ボロネーゼ製法を生み出したイタリアの老舗ブランド

「ア・テストーニ」の誕生の地であるボローニャは、1300年頃には貴族がこぞって靴を買いにきたといわれるほど靴作りが盛んだった。創業者であるアメデオ・テストーニはその土地で代々靴職人という家系に生まれ、小さい頃から父親に靴作りのいろはを叩きこまれた。1929年に自らの工房をオープンし、「ア・テストーニ」を設立。WWⅡ後にボローニャ地方に古くから伝わる伝統製法に、改良を重ねるなどしてボロネーゼ製法を確立し、世界中の高級ブティックに自分の靴を並べるという野心的な夢を実現させていく。1960年代にブランドとして成長をはたし、イタリアに留まらず、ヨーロッパ各国、アメリカへと展開。1978年には、第一号店となる自らのブティックをオープンした。現在も熟練の職人を抱え、最高品質の素材を使うことにこだわっているのは、そうした歴史を持つからだろう。

シティからリゾートまで対応する機能とデザイン

「ア・テストーニ」の2016年のコレクションから登場するスリッポンは、ボロネーゼ製法だけにとどまらず様々な技術を駆使して作られた上質な大人のための靴だ。
デザインはクラシカルなローファータイプ。上質なカーフを使用し、最後に手作業でアンティーク仕上げを施すことで、インフォーマルなスリッポンながらラグジュアリーな雰囲気を実現している。
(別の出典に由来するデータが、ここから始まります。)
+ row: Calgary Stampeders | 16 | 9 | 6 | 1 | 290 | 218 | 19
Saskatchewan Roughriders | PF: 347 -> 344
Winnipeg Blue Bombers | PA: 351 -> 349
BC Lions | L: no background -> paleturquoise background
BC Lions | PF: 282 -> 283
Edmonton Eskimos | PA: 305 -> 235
マッケイ製法で仕立てたレザーソールを使用したモデルは、春夏にピッタリな爽やかなLagoon(ターコイズブルー)、シックなNude(ベージュ)カラーと、クールなPompei(レッド)の3種類。クラシカルなスタイルに印象的なカラーをあしらうことで、モダンな雰囲気に。クッション性が高い快適な履き心地のラバーソールを採用したモデルは、コレクションカラーのLagoon(ターコイズブルー)とNude(ベージュ)の2種が用意されている。最大の特徴は、ソールにジュート素材の飾りをあしらい、エスパドリーユの要素を取り入れていること。定番の形に絶妙な抜け感がプラスされている。

「ア・テストーニ」はここ数年、カジュアルかつリラックスしたテイストのなかで、ラグジュアリーさを表現することをテーマとしている。そんな思いがよく現れている靴といえるだろう。

デザイン性に加え、機能性を兼ね備えているので、シティからリゾートまで幅広い場面で活躍できる一足。旅行の際の飛行機でも快適に過ごせるのは容易に想像がつく。カジュアルでラグジュアリー。まさに肩肘はらない余裕のある40男のための靴ではないだろうか。